Переболев позор поражения, перестрадав тайком неудачный свой побег, Кульбака вновь набирал духу для жизни, для преодоления крутых житейских барьеров.
В мастерских — вот где, оказывается, мог Порфир более всего раскрыться своими талантами. Ко всему с интересом приглядывался, на все набрасывался, сотней профессий, казалось, хотел бы овладеть, чтобы сразу уметь все: и по дереву, и по металлу. Совсем иначе себя чувствуешь, когда не с игрушечным, а с настоящим инструментом имеешь дело или когда тебя подпустят к мотору и ты сам уже можешь его включить. Это уже не забавы, а настоящее: джик — и пошло!

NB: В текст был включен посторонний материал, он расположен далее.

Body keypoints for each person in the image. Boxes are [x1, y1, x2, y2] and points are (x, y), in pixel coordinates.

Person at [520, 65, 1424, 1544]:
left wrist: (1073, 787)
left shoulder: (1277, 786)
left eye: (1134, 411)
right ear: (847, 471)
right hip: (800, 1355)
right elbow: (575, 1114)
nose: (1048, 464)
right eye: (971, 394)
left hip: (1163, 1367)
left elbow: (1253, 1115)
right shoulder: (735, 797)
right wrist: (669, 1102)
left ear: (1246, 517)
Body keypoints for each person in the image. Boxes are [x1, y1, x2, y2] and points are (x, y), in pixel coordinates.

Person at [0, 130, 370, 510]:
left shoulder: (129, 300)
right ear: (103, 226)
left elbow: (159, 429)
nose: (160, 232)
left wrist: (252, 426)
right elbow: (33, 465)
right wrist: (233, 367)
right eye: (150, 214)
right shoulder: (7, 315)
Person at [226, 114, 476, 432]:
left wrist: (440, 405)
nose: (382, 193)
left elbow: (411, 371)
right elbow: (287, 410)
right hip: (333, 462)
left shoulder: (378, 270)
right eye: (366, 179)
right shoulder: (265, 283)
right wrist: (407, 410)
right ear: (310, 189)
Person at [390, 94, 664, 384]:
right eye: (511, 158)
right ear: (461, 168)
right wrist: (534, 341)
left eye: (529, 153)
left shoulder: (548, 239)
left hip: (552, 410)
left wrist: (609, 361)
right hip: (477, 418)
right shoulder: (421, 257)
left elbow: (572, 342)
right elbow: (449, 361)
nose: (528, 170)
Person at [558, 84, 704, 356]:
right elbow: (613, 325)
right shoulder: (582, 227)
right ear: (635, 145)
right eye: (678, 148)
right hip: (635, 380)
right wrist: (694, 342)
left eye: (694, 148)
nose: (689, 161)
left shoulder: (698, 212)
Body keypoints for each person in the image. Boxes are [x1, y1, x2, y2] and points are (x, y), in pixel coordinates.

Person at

Появляется чувство уверенности в своих силах от этой власти над техникой, над моторами и моторчиками, — возле них ты как бы взрослеешь сразу, становишься похожим на тех, кто, свободно положив руку на руль, быстрее ветра вылетает на ранних зорьках из Камышанки, чтобы где-то на лиманах, на просторной разлей-воде встречать свои росные голубые рассветы.

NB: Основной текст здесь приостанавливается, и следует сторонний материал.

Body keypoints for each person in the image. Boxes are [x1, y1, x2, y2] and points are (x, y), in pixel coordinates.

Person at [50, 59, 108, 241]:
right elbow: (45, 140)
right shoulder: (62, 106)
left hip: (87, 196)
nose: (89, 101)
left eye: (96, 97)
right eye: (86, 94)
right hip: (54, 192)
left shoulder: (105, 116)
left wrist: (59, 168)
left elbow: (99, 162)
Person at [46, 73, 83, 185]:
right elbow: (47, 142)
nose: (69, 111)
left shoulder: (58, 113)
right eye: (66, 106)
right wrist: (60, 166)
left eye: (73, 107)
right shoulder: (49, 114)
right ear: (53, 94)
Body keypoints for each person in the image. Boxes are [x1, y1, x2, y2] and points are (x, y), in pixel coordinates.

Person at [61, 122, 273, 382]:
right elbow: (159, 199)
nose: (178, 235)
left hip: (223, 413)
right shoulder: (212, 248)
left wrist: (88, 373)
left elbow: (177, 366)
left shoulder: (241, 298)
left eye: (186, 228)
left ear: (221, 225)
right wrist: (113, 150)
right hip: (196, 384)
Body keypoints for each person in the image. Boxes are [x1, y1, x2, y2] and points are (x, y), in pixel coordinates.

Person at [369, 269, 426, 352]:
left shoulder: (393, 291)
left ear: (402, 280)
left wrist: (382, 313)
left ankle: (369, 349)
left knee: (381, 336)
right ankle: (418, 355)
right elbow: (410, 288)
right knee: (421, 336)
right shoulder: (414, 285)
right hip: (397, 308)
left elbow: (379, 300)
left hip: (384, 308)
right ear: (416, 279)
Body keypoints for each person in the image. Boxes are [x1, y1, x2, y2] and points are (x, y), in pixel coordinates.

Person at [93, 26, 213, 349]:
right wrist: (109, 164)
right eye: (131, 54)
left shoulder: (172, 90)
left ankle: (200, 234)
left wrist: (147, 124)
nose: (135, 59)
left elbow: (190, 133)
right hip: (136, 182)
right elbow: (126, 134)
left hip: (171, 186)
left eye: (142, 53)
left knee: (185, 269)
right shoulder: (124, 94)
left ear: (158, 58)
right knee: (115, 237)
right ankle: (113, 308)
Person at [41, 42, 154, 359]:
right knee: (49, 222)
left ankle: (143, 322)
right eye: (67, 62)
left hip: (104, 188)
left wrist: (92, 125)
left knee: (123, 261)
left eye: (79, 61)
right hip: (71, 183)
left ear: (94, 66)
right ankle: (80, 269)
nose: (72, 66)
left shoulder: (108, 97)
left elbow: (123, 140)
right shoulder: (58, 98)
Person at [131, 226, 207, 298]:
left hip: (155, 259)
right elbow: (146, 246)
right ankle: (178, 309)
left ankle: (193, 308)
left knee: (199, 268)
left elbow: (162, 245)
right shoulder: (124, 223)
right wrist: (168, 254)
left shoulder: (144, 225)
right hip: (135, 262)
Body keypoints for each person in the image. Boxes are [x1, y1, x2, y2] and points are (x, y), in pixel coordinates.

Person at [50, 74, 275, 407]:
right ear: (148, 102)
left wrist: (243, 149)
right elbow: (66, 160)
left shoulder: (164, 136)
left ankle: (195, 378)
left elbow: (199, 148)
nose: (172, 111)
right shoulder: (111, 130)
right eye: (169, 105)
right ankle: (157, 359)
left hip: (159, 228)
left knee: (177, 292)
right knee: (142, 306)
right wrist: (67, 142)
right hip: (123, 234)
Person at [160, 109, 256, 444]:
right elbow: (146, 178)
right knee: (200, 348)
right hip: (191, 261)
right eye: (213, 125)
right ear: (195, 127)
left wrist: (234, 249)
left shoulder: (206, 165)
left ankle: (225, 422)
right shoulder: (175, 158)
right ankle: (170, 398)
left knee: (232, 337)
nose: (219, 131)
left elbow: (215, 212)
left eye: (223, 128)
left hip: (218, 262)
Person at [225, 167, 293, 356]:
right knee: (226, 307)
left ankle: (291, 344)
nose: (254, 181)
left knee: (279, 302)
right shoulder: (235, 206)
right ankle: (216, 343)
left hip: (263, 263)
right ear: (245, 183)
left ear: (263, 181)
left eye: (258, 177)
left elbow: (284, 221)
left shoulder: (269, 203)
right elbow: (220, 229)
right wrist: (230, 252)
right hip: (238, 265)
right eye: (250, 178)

Порфиру туда теперь ходу нет. Можешь разве что выбежать к арочным воротам во время перерыва (арка да каменная ограда — все, что осталось тут от бывшего монастыря) и сквозь прутья ворот выглянуть в потусторонний, аж белый от солнца песчаный мир… Еще можешь крикнуть под аркой что есть силы, испытать свой голос, — под сводами прекрасная акустика, хоть концерты устраивай… Вечером по ту сторону каменной ограды соловьи выщелкивают, полно их там в вербах, в их зеленых кущах, что аж на ограду налегают. На вечерних линейках, когда хлопцы выходят с рапортами, соловьи будто нарочно перебивают их своими шальными руладами, и если кто-нибудь собьется с рапорта, то причиной считается соловьиное вмешательство.